▶ _Task item_
Which lines make up the answer? Those from the line with "当前数据库相关配置基本完成。" through the end of the data; reproduce them exactly.

※ ※ ※

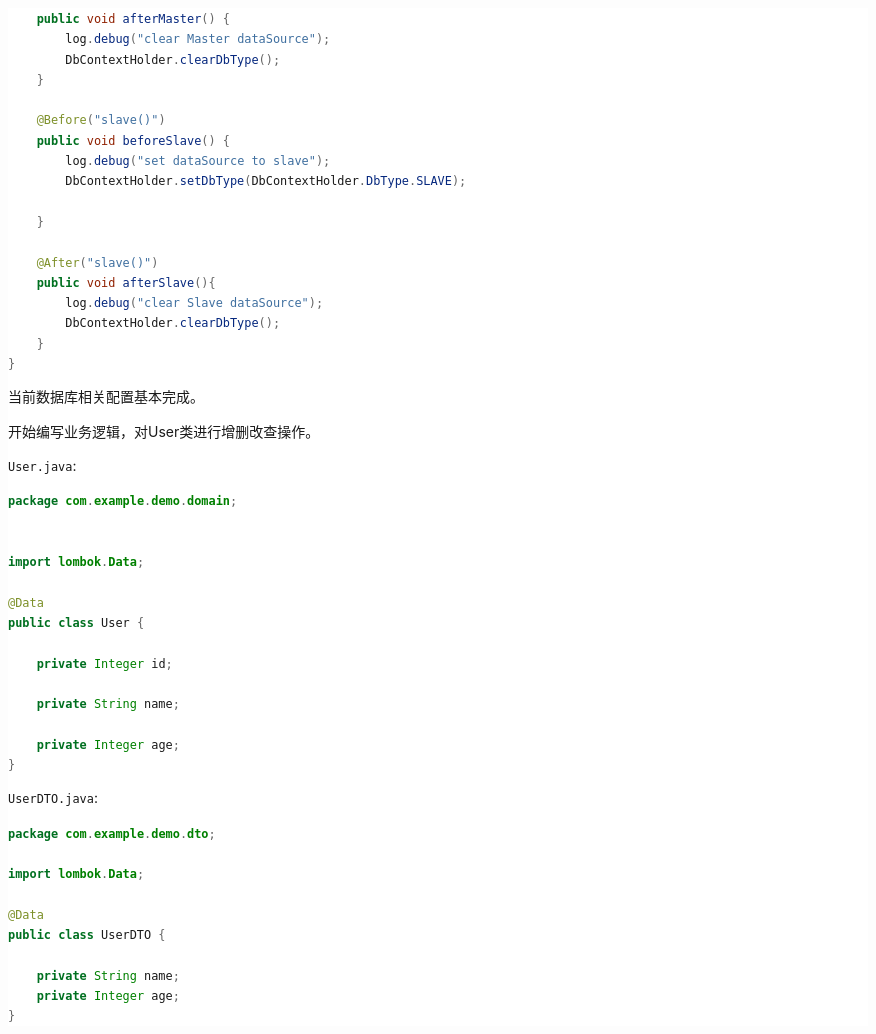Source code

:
 ```java
    public void afterMaster() {
        log.debug("clear Master dataSource");
        DbContextHolder.clearDbType();
    }

    @Before("slave()")
    public void beforeSlave() {
        log.debug("set dataSource to slave");
        DbContextHolder.setDbType(DbContextHolder.DbType.SLAVE);

    }

    @After("slave()")
    public void afterSlave(){
        log.debug("clear Slave dataSource");
        DbContextHolder.clearDbType();
    }
}

```


当前数据库相关配置基本完成。

开始编写业务逻辑，对User类进行增删改查操作。

`User.java`:

```java
package com.example.demo.domain;


import lombok.Data;

@Data
public class User {

    private Integer id;

    private String name;

    private Integer age;
}
```

`UserDTO.java`:

```java
package com.example.demo.dto;

import lombok.Data;

@Data
public class UserDTO {

    private String name;
    private Integer age;
}

```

※ ※ ※

▶ _The completed task_
当前数据库相关配置基本完成。

开始编写业务逻辑，对User类进行增删改查操作。

`User.java`:

```java
package com.example.demo.domain;


import lombok.Data;

@Data
public class User {

    private Integer id;

    private String name;

    private Integer age;
}
```

`UserDTO.java`:

```java
package com.example.demo.dto;

import lombok.Data;

@Data
public class UserDTO {

    private String name;
    private Integer age;
}

```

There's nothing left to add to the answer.